Monday, November 11, 2013

Indecision



Who, if not you,
ever made a ritual of cinders?

Who, if not you,
loved the lost, last hopeless fix?

Who, if not you,
will care for an absolute?

Who salvages a dead wreck's timber,
or refuses her own goodbye?

At night, in darkness, in the grief of flight
we travel, we keep watch, our bleak eyes unblinking, while

over that hill, our hopes are burning.
Who, if not you,

bites sleeping fire and ruined salt?
What is the value you give your dreams?

Who carries on,
detained by shadows, among trembling wings?

Who knows how long and far these faint hopes
will carry us?

Every night we lie in wait, our stony thoughts
clattering in the waves,

confused as to estates and territories,
the lost science of tears, those ship's ruins we love too much.

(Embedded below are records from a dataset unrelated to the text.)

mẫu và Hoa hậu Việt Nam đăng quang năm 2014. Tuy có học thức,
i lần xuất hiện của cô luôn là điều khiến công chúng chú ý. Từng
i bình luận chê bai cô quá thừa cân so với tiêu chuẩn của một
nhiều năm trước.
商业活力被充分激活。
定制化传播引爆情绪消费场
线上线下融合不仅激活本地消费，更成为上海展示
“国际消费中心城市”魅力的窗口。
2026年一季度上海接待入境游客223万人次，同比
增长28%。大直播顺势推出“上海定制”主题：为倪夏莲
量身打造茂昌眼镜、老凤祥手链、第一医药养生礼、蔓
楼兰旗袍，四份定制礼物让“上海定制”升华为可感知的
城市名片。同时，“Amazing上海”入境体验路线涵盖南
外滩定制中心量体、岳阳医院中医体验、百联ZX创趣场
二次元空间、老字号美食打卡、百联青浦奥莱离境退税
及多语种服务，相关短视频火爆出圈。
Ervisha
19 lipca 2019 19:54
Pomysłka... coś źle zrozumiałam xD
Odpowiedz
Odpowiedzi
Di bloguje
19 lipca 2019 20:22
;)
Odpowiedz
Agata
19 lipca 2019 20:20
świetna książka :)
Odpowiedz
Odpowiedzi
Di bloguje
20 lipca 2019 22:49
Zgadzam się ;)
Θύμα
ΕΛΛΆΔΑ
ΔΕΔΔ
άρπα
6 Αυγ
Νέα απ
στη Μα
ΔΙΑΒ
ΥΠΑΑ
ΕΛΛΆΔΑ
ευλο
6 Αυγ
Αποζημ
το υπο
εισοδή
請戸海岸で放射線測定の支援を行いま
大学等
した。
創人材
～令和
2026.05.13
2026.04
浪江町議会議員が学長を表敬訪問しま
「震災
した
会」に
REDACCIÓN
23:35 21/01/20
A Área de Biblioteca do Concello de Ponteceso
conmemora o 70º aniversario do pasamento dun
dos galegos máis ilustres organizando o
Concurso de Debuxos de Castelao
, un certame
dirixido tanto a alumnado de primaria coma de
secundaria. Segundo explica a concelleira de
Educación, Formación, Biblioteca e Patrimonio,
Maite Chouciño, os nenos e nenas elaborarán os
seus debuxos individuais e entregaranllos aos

Italicized lines are taken from Neruda's "Sonata and Destruction" and rearranged. Photos are taken from the deck of Quoddy's Run in British Columbia, from behind Russell Island, and from Queen Charlotte Strait.

We continue, uncertain about what to do with our quite seriously damaged boat, which blew over at the Canoe Cove yard during a storm in late September. Part of the surveyor's report is in. It doesn't look good. While it would be wiser to cut and run perhaps, what would it mean to give up on our vessel, the dreams she provoked or the places she has taken us? This poem is for her--and for skipper extraordinaire, my co-insomniac, Marike Finlay.


Saturday, November 9, 2013

If you had wings



If you had wings, what would you do with them?

I would fly out to the ice edge and see who passes there, what the hooded mergansers fish.
I would watch snow melt in the sea.
I would fly to the hilltop and watch the sun rise over all 72 islands in the Baie des Isles.
The eagle and I would meet in an updraft and I would stare him down:
         my current, my space; I'm here: don't bother me now.
         Go find your own air.
That settled, I would carry on.



Notes
This poem, if it is a poem (perhaps it is a draft for a poem), emerged out of an exercise that I gave a writing class a couple of years ago; it is based on a poem entitled "Wings" by Susan Stewart. One of my favourite poems--up there with Neruda's Estravagario and his Book of Questions, Stewart's poem is an interview based upon the question, "if you could have wings would you want them?"  I changed the question slightly, and then, of course, had to try to answer it myself.